Sunday, February 6, 2011

LRO Could Have Given Apollo 14 Crew Another Majestic View

0 comments
LRO Could Have Given Apollo 14 Crew
Although the Apollo 14 mission to the moon was filled with incredible sights and was completely successful -- it met all its science goals -- the crew experienced a bit of a disappointment at missing the spectacular view from the rim of a 1,000-foot-wide crater. They might have gazed into its depths if they had the high-resolution maps now available from NASA's Lunar Reconnaissance Orbiter (LRO) spacecraft.

Pressure was on the Apollo 14 mission, launched January 31, 1971, from the start. The Apollo 13 landing had to be aborted because an oxygen tank explosion crippled the spacecraft as it was on its way to the moon. It was a heroic effort just to return the crew safely to Earth, but the Apollo 14 team knew a second failure would probably result in cancellation of the remaining Apollo missions.

Although nothing as catastrophic as an explosion threatened their mission, the Apollo 14 crew had to improvise their way out of some tense situations. On the way to the moon, the crew had to dock their spacecraft, the Command and Service Module "Kitty Hawk," to the spacecraft that would land on the moon, the Lunar Module "Antares." However, latches that would lock the two spaceships together refused to engage. Kitty Hawk pilot Stuart Roosa tried the docking maneuver six times over more than an hour and a half before the latches activated, linking the spacecraft so that mission commander Alan Shepard and Antares pilot Edgar Mitchell could transfer to the Antares lander. On the way down in Antares, the crew had to overcome computer and radar glitches in the system that was supposed to guide their landing. Even with the balky guidance system, they were able to pilot Antares to within 87 feet from the targeted landing point, at the time the most precise landing for the Apollo missions.

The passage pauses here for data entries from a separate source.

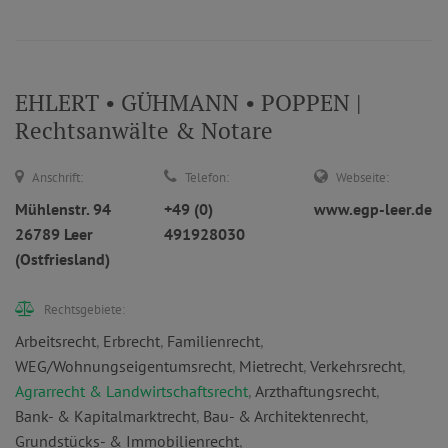
EHLERT • GÜHMANN • POPPEN |
Rechtsanwälte & Notare
Anschrift:
Telefon:
Webseite:
Mühlenstr. 94
+49 (0)
www.egp-leer.de
26789 Leer
491928030
(Ostfriesland)
Rechtsgebiete:
Arbeitsrecht
,
Erbrecht
,
Familienrecht
,
WEG/Wohnungseigentumsrecht
,
Mietrecht
,
Verkehrsrecht
,
Agrarrecht & Landwirtschaftsrecht
,
Arzthaftungsrecht
,
Bank- & Kapitalmarktrecht
,
Bau- & Architektenrecht
,
Grundstücks- & Immobilienrecht
,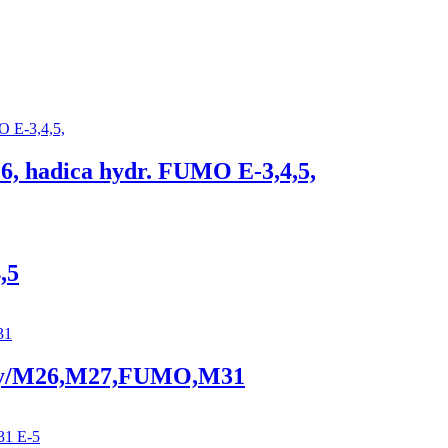
, hadica hydr. FUMO E-3,4,5,
,5
liky/M26,M27,FUMO,M31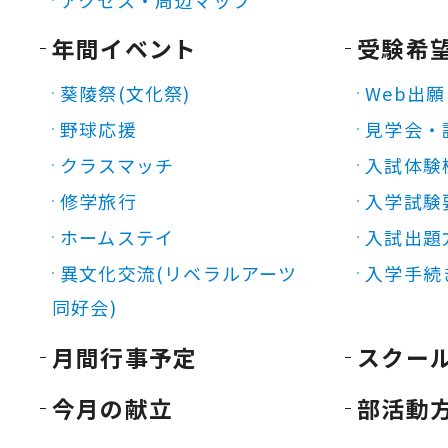
アクセス・周辺マップ
年間イベント
受験希
葵陵祭(文化祭)
Web出願
野球応援
見学会・
クラスマッチ
入試体験
修学旅行
入学試験
ホームステイ
入試出題
異文化交流(リベラルアーツ
入学手続
同好会)
月間行事予定
スクー
今月の献立
部活動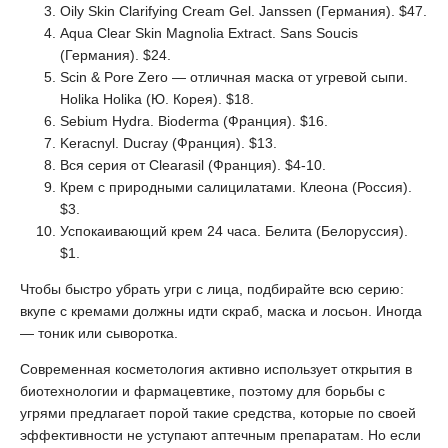
Oily Skin Clarifying Cream Gel. Janssen (Германия). $47.
Aqua Clear Skin Magnolia Extract. Sans Soucis
(Германия). $24.
Scin & Pore Zero — отличная маска от угревой сыпи.
Holika Holika (Ю. Корея). $18.
Sebium Hydra. Bioderma (Франция). $16.
Keracnyl. Ducray (Франция). $13.
Вся серия от Clearasil (Франция). $4-10.
Крем с природными салицилатами. Клеона (Россия).
$3.
Успокаивающий крем 24 часа. Белита (Белоруссия).
$1.
Чтобы быстро убрать угри с лица, подбирайте всю серию:
вкупе с кремами должны идти скраб, маска и лосьон. Иногда
— тоник или сыворотка.
Современная косметология активно использует открытия в
биотехнологии и фармацевтике, поэтому для борьбы с
угрями предлагает порой такие средства, которые по своей
эффективности не уступают аптечным препаратам. Но если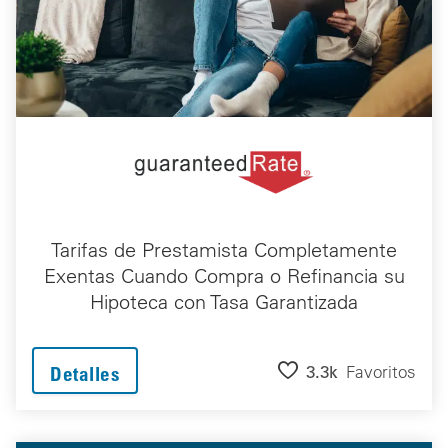
Tarifas de Prestamista Completamente
Exentas Cuando Compra o Refinancia su
Hipoteca con Tasa Garantizada
3.3k
Favoritos
Detalles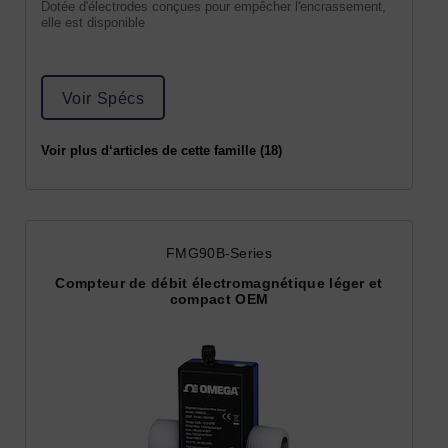
Dotée d'électrodes conçues pour empêcher l'encrassement,
elle est disponible
Voir Spécs
Voir plus d‘articles de cette famille (18)
FMG90B-Series
Compteur de débit électromagnétique léger et
compact OEM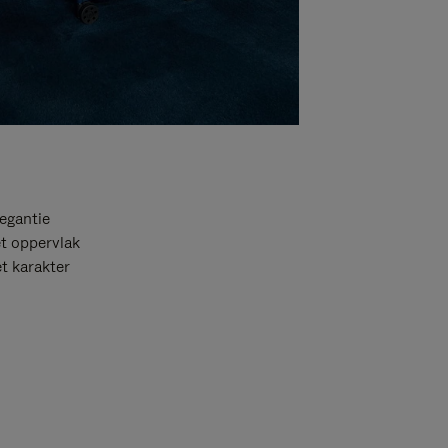
egantie
et oppervlak
t karakter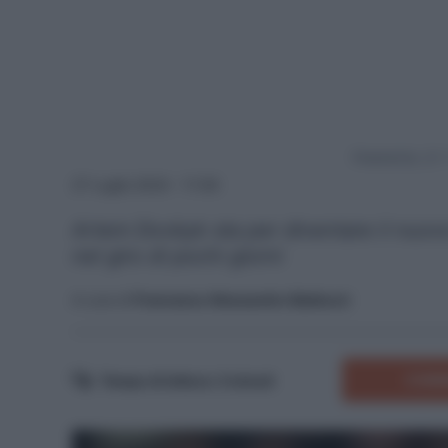
Powered by
27 Luglio 2024 - 11:06
Artem Dovbyk sta per diventare il nuovo
nel giro di pochi giorni
A cura di
Francesco Alessandro Balducci
COMM
Tempo di lettura:
3
minuti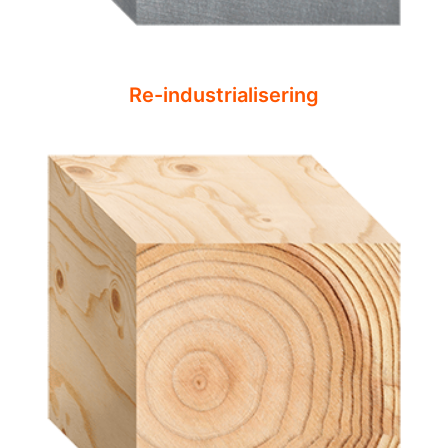
Re-industrialisering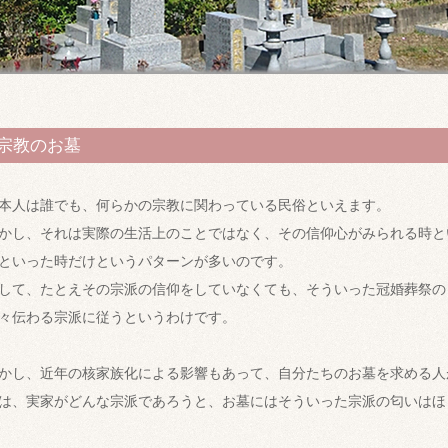
宗教のお墓
本人は誰でも、何らかの宗教に関わっている民俗といえます。
かし、それは実際の生活上のことではなく、その信仰心がみられる時と
といった時だけというパターンが多いのです。
して、たとえその宗派の信仰をしていなくても、そういった冠婚葬祭の
々伝わる宗派に従うというわけです。
かし、近年の核家族化による影響もあって、自分たちのお墓を求める人
は、実家がどんな宗派であろうと、お墓にはそういった宗派の匂いはほ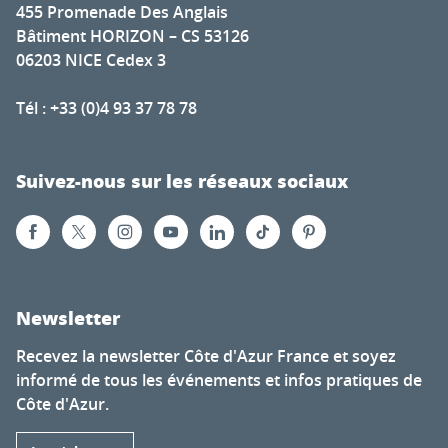
455 Promenade Des Anglais
Bâtiment HORIZON – CS 53126
06203 NICE Cedex 3
Tél : +33 (0)4 93 37 78 78
Suivez-nous sur les réseaux sociaux
Newsletter
Recevez la newsletter Côte d'Azur France et soyez
informé de tous les événements et infos pratiques de
Côte d'Azur.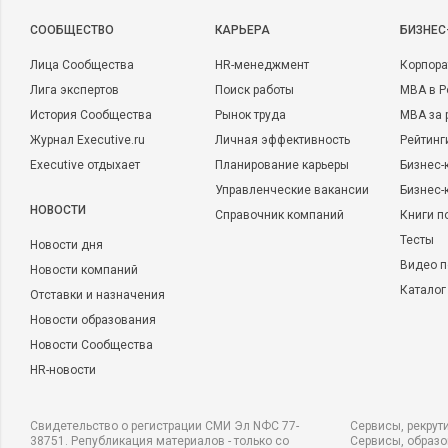
CООБЩЕСТВО
КАРЬЕРА
БИЗНЕС
Лица Сообщества
HR-менеджмент
Корпора
Лига экспертов
Поиск работы
MBA в Р
История Сообщества
Рынок труда
MBA за 
Журнал Executive.ru
Личная эффективность
Рейтинг
Executive отдыхает
Планирование карьеры
Бизнес-
Управленческие вакансии
Бизнес-
НОВОСТИ
Справочник компаний
Книги п
Тесты
Новости дня
Видео п
Новости компаний
Каталог
Отставки и назначения
Новости образования
Новости Сообщества
HR-новости
Свидетельство о регистрации СМИ Эл NФС 77-
Сервисы, рекрут
38751. Републикация материалов - только со
Сервисы, образ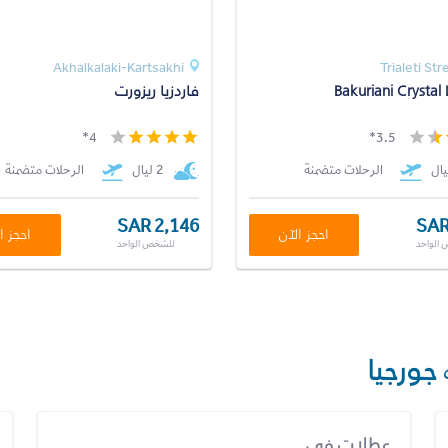
Akhalkalaki-Kartsakhi
Bakuriani Crystal 
فاردزيا ريزورت
4*
3.5*
الرحلات متضمنة
2 ليال
الرحلات متضمنة
SAR 2,146
SAR
احجز الآن
احجز ا
الواحد
للشخص الواحد
جورجيا
عطلات في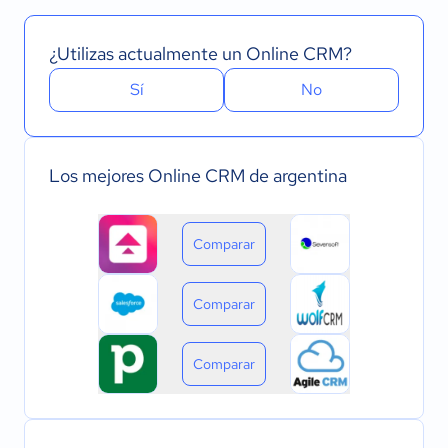
¿Utilizas actualmente un Online CRM?
Sí
No
Los mejores Online CRM de argentina
Comparar
Comparar
Comparar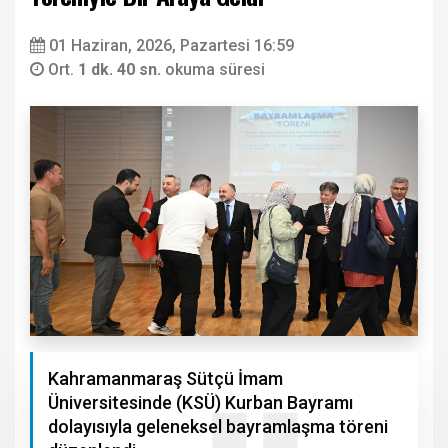
01 Haziran, 2026, Pazartesi 16:59
Ort.
1 dk. 40 sn.
okuma süresi
Kahramanmaraş Sütçü İmam
Üniversitesinde (KSÜ) Kurban Bayramı
dolayısıyla geleneksel bayramlaşma töreni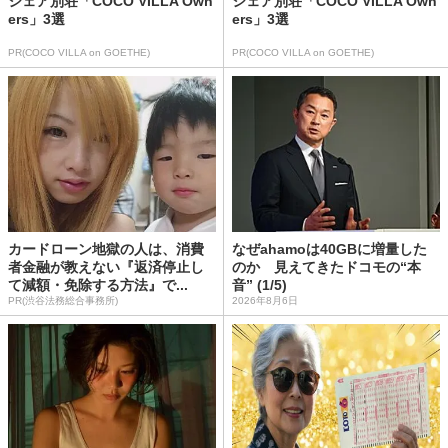
シェア別荘「COCO VILLA Own
シェア別荘「COCO VILLA Own
ers」3選
ers」3選
PR(COCO VILLA on GOETHE)
PR(COCO VILLA on GOETHE)
カードローン地獄の人は、消費
なぜahamoは40GBに増量した
者金融が教えない『返済停止し
のか 見えてきたドコモの“本
て減額・免除する方法』で...
音” (1/5)
PR(渋谷法務総合事務所)
2026年8月6日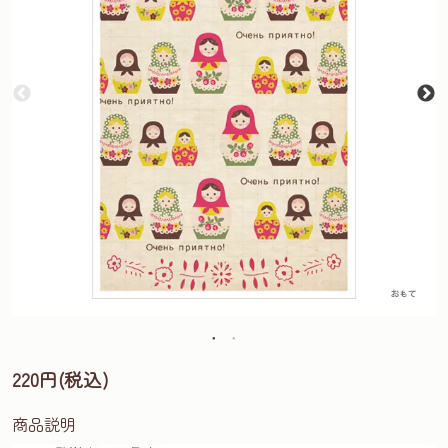
220円(税込)
商品説明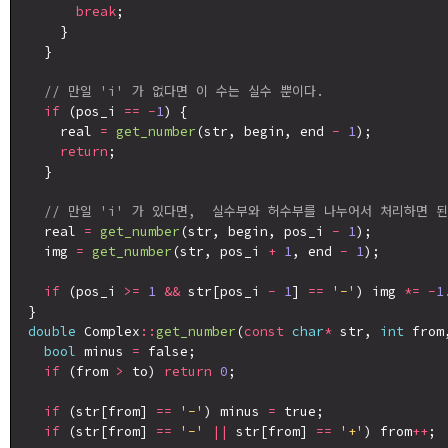
break
;

    }

  }

// 만일 'i' 가 없다면 이 수는 실수 뿐이다.
if
 (pos_i 
==
-
1
) {

    real 
=
get_number
(str, begin, end 
-
1
);

return
;

  }

// 만일 'i' 가 있다면,  실수부와 허수부를 나누어서 처리하면 된
  real 
=
get_number
(str, begin, pos_i 
-
1
);

  img 
=
get_number
(str, pos_i 
+
1
, end 
-
1
);

if
 (pos_i 
>=
1
&&
 str[pos_i 
-
1
] 
==
'-'
) img 
*=
-
1
double
 Complex
::
get_number
(
const
char
*
 str, 
int
 from
bool
 minus 
=
 false;

if
 (from 
>
 to) 
return
0
;

if
 (str[from] 
==
'-'
) minus 
=
 true;

if
 (str[from] 
==
'-'
||
 str[from] 
==
'+'
) from
++
;
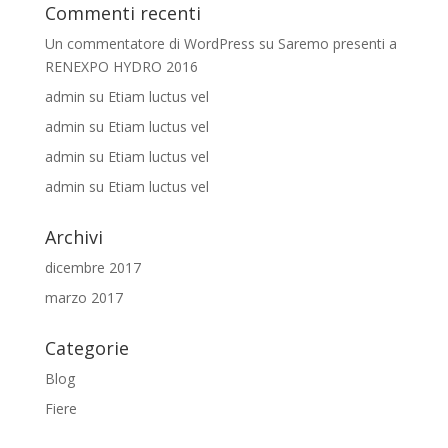
Commenti recenti
Un commentatore di WordPress
su
Saremo presenti a
RENEXPO HYDRO 2016
admin
su
Etiam luctus vel
admin
su
Etiam luctus vel
admin
su
Etiam luctus vel
admin
su
Etiam luctus vel
Archivi
dicembre 2017
marzo 2017
Categorie
Blog
Fiere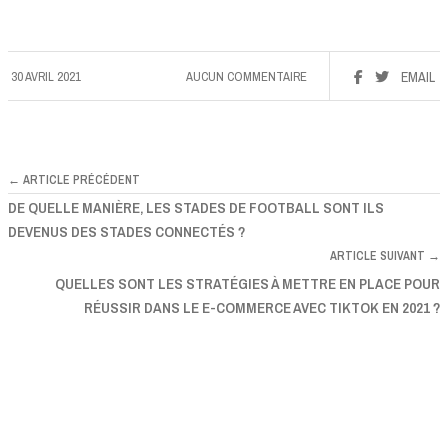
30 AVRIL 2021
AUCUN COMMENTAIRE
EMAIL
← ARTICLE PRÉCÉDENT
DE QUELLE MANIÈRE, LES STADES DE FOOTBALL SONT ILS
DEVENUS DES STADES CONNECTÉS ?
ARTICLE SUIVANT →
QUELLES SONT LES STRATÉGIES À METTRE EN PLACE POUR
RÉUSSIR DANS LE E-COMMERCE AVEC TIKTOK EN 2021 ?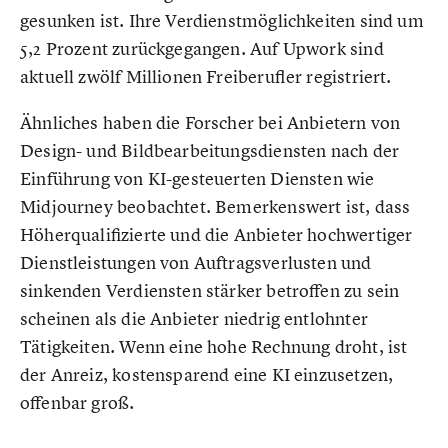
gesunken ist. Ihre Verdienstmöglichkeiten sind um
5,2 Prozent zurückgegangen. Auf Upwork sind
aktuell zwölf Millionen Freiberufler registriert.
Ähnliches haben die Forscher bei Anbietern von
Design- und Bildbearbeitungsdiensten nach der
Einführung von KI-gesteuerten Diensten wie
Midjourney beobachtet. Bemerkenswert ist, dass
Höherqualifizierte und die Anbieter hochwertiger
Dienstleistungen von Auftragsverlusten und
sinkenden Verdiensten stärker betroffen zu sein
scheinen als die Anbieter niedrig entlohnter
Tätigkeiten. Wenn eine hohe Rechnung droht, ist
der Anreiz, kostensparend eine KI einzusetzen,
offenbar groß.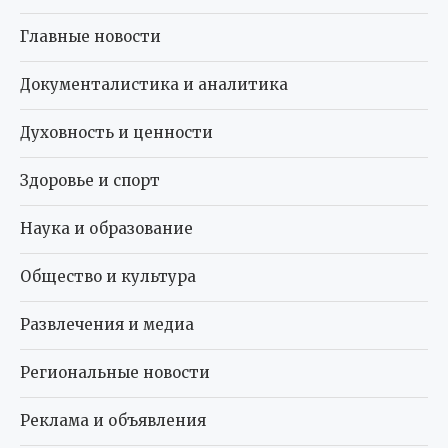
Главные новости
Документалистика и аналитика
Духовность и ценности
Здоровье и спорт
Наука и образование
Общество и культура
Развлечения и медиа
Региональные новости
Реклама и объявления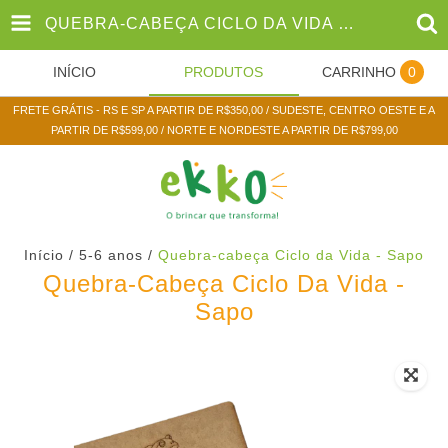
QUEBRA-CABEÇA CICLO DA VIDA - SAPO
INÍCIO
PRODUTOS
CARRINHO
0
FRETE GRÁTIS - RS E SP A PARTIR DE R$350,00 / SUDESTE, CENTRO OESTE E A
PARTIR DE R$599,00 / NORTE E NORDESTE A PARTIR DE R$799,00
Início
/
5-6 anos
/
Quebra-cabeça Ciclo da Vida - Sapo
Quebra-Cabeça Ciclo Da Vida -
Sapo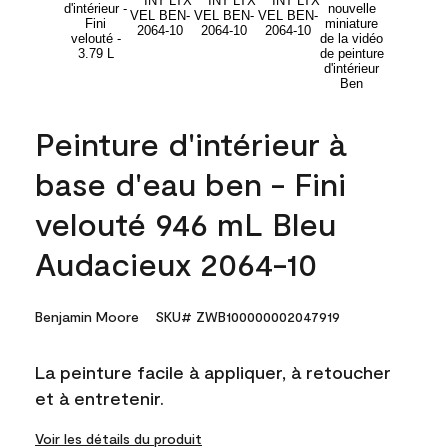
Peinture d'intérieur à
base d'eau ben - Fini
velouté 946 mL Bleu
Audacieux 2064-10
Benjamin Moore
SKU# ZWB100000002047919
La peinture facile à appliquer, à retoucher
et à entretenir.
Voir les détails du produit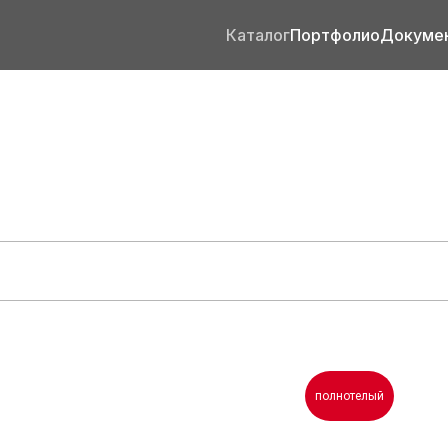
Каталог
Портфолио
Докуме
полнотелый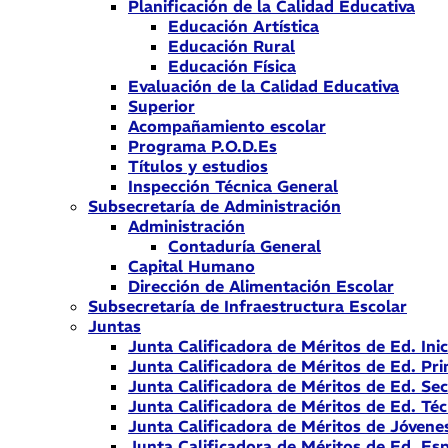
Planificación de la Calidad Educativa
Educación Artística
Educación Rural
Educación Física
Evaluación de la Calidad Educativa
Superior
Acompañamiento escolar
Programa P.O.D.Es
Títulos y estudios
Inspección Técnica General
Subsecretaría de Administración
Administración
Contaduría General
Capital Humano
Dirección de Alimentación Escolar
Subsecretaría de Infraestructura Escolar
Juntas
Junta Calificadora de Méritos de Ed. Inic
Junta Calificadora de Méritos de Ed. Pri
Junta Calificadora de Méritos de Ed. Se
Junta Calificadora de Méritos de Ed. Téc
Junta Calificadora de Méritos de Jóvene
Junta Calificadora de Méritos de Ed. Esp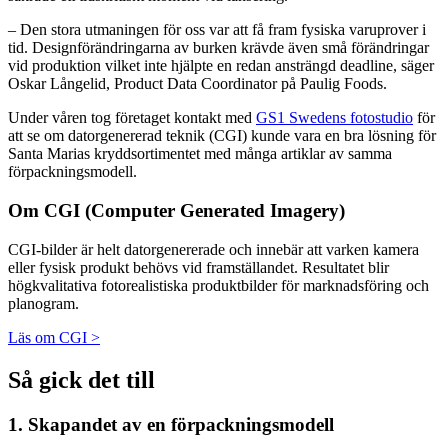
– Den stora utmaningen för oss var att få fram fysiska varuprover i
tid. Designförändringarna av burken krävde även små förändringar
vid produktion vilket inte hjälpte en redan ansträngd deadline, säger
Oskar Långelid, Product Data Coordinator på Paulig Foods.
Under våren tog företaget kontakt med
GS1 Swedens fotostudio
för
att se om datorgenererad teknik (CGI) kunde vara en bra lösning för
Santa Marias kryddsortimentet med många artiklar av samma
förpackningsmodell.
Om CGI (Computer Generated Imagery)
CGI-bilder är helt datorgenererade och innebär att varken kamera
eller fysisk produkt behövs vid framställandet. Resultatet blir
högkvalitativa fotorealistiska produktbilder för marknadsföring och
planogram.
Läs om CGI >
Så gick det till
1. Skapandet av en förpackningsmodell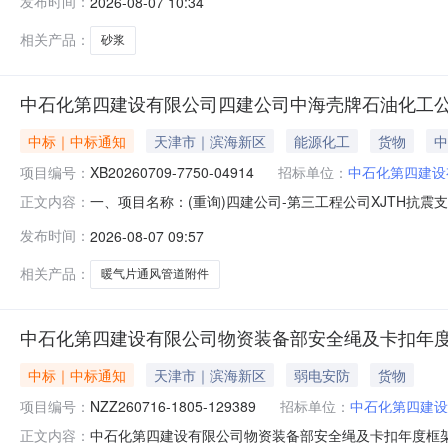
发布时间：
2026-08-07 10:34
9/92027-07-25物料2:预拌砂浆\DSM20序号供
相关产品：
砂浆
中石化第四建设有限公司四建公司中海壳牌石油化工公用
中标｜中标通知
天津市｜滨海新区
能源化工
货物
中
项目编号：
XB20260709-7750-04914
招标单位：
中石化第四建设
一、项目名称：(重询)四建公司-第三工程公司XJTH抗震支架
正文内容：
北立硕新材料科技有限公司预成交供应商35165.6物料1:
发布时间：
2026-08-07 09:57
27/272026-10-022河北展宇机电科技有限公司备选供应商2
相关产品：
暖气片通风管道附件
中石化第四建设有限公司物资装备部安全绳及卡扣年度框
中标｜中标通知
天津市｜滨海新区
弱电安防
货物
项目编号：
NZZ260716-1805-129389
招标单位：
中石化第四建设
中石化第四建设有限公司物资装备部安全绳及卡扣年度框架
正文内容：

The site, which the crew named the "Fra Mauro Base," was the area to be explored by Apollo 13, a hilly zone about 300 miles from the edge of the 750-mile-wide Mare Imbrium basin formed long ago by the impact of a giant asteroid. The hills of Fra Mauro were believed to be made of rubble blasted from the Imbrium impact, and lunar geologists wanted the crew to collect rocks from the region so they could accurately date when giant impacts like Imbrium occurred on the moon

Similar massive craters exist on Mercury and Mars, so it appears that the entire solar system experienced a chaotic period of "heavy bombardment" from enormous asteroids. Scientists were keen to date this event because it's very likely Earth was hit as well, and impacts of that scale would alter the evolution of life. However, on our world, such ancient craters have been erased by erosion from wind and water, as well as the recycling of the crust from its slow motion as a result of plate tectonics.

Shepard and Mitchell landed Feb. 5, and they performed two moonwalks, technically called "Extravehicular Activities," or EVAs, one on each day of the two days spent on the lunar surface. The first EVA went according to plan, with the deployment of the Apollo Lunar Surface Experiments Package, a suite of instruments that included a seismometer to measure moonquakes and laser reflectors to accurately measure changes in the Earth-moon distance using lasers fired from stations on Earth. During the second EVA, the crew hoped to reach the rim of Cone crater, a more recent impact crater about 1,000 feet wide a little over a mile from the Antares lander.